RetI-117 CHI TMax100 TribuneTower01B

Photo Information:

Camera: Kodak Retina I Type 117
Lens: Schneider-Kreuznach 50mm f/3.5 Xenar
Film: Kodak TMax 100 (135)

Photo 1:
Location: Chicago, Illinois; Millennium Park

This is the west side of the Jay Pritzker Pavilion in Millennium Park, or, as I like to think of it, the big, curvey metal music stage in the park. Y’know, as opposed to the big, shiny metal blob in the park (the Cloud Gate).

Photo 2:
Location: Chicago, Illinois; North Loop

This is part of the structure of the Kinzie Street Railroad Bridge, a large single-leaf bascule bridge just south of Kinzie Street in the North Loop.

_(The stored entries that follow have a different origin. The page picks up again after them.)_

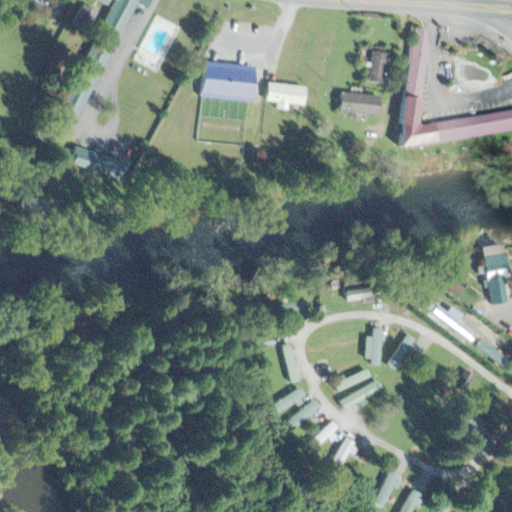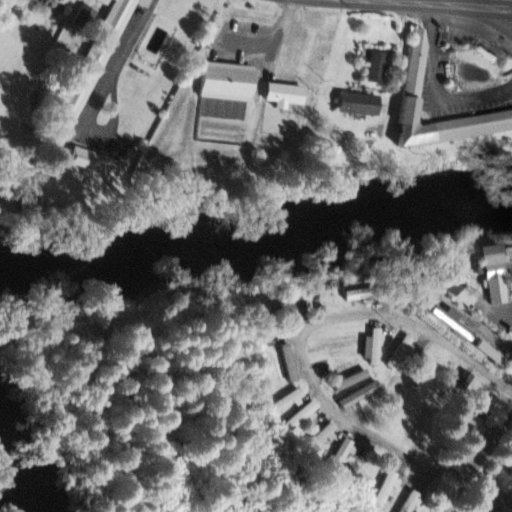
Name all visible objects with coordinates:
building: (32, 2)
road: (429, 4)
building: (84, 18)
building: (93, 62)
building: (375, 69)
building: (223, 83)
road: (102, 97)
building: (282, 97)
building: (356, 106)
building: (437, 109)
building: (436, 110)
building: (95, 165)
river: (259, 229)
building: (493, 275)
building: (451, 283)
building: (427, 306)
road: (509, 306)
building: (294, 308)
building: (451, 324)
road: (302, 329)
building: (371, 349)
building: (398, 354)
building: (491, 356)
building: (287, 365)
building: (349, 382)
building: (286, 402)
building: (301, 418)
building: (471, 426)
building: (322, 438)
river: (32, 457)
building: (340, 457)
road: (478, 464)
building: (384, 492)
building: (412, 504)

The bridge was originally built for the Chicago and North Western Railroad, though it has been unused since 2000 and has been left permanently in the “open” position (i.e. raised so that it does not obstruct shipping on the River), and has been designated as a Chicago Landmark. One of these days, I’ll have to post some additional photos of the bridge – I also had my Canon AE-1P with me when I shot this photo, so I captured more shots with that camera (remember how I mentioned that it takes time to scan and edit 135 rolls? Yeah…haven’t gotten there with these yet).

Photo 3:
Location: Chicago, Illinois; Chicago Loop

This is a view of the west side of the Randolph & Wabash stop on the CTA Loop elevated tracks (the station serves the Brown, Green, Orange, Pink, and Purple Lines on the same set of tracks).  The station is one of the oldest in the L system, having first opened in 1896 (though the station itself was rebuilt in the 1950s). I like it mostly because of the large CTA logo on the side of the station; further south on the same tracks is the Quincy Station, which opened in 1897 but, unlike this one, has been maintained in its original configuration and restored throughout the years as necessary.

Photo 4:
Location: Chicago, Illinois; Streeterville Neighborhood

This, of course, is the top of the Tribune Tower, completed in 1925 and designed by Howells & Hood. While the building is quite distinctive and well-designed, it is also known amongst architectural historians more for what it could have been, as opposed to what it is. For those of y’all who don’t know, the Chicago Tribune newspaper held a high-profile international competition for the design of its new office building in commemoration of the paper’s 75th anniversary. While most of the entries were Beaux-Arts or Gothic Revival (as is the completed design seen here), a few entries were early examples of Modernist design, a style that was just beginning to gain prominence at the time. Of particular note in this vein was the design submitted by Walter Gropius. In the end, the Tribune ended up selecting a more “traditional” style over the more radical ones, and the city got the building you see here. It really isn’t a bad design (the crown of the building is especially nice)…it’s just that it is interesting to speculate on what the area would’ve looked like if one of the alternate designs had been selected. Just Google “tribune tower design competition” image results, and you can see some of the other competition entries.

And yes, for those of y’all who saw the recent Transformers 3 movie, this building did feature prominently in the latter part of the film that took place in the ruins of (a slightly fictionalized version of) downtown Chicago (mostly the North Loop along the River). The buttressed top of the building is quite a distinctive sight, even when the city is being invaded by gigantic sentient robots.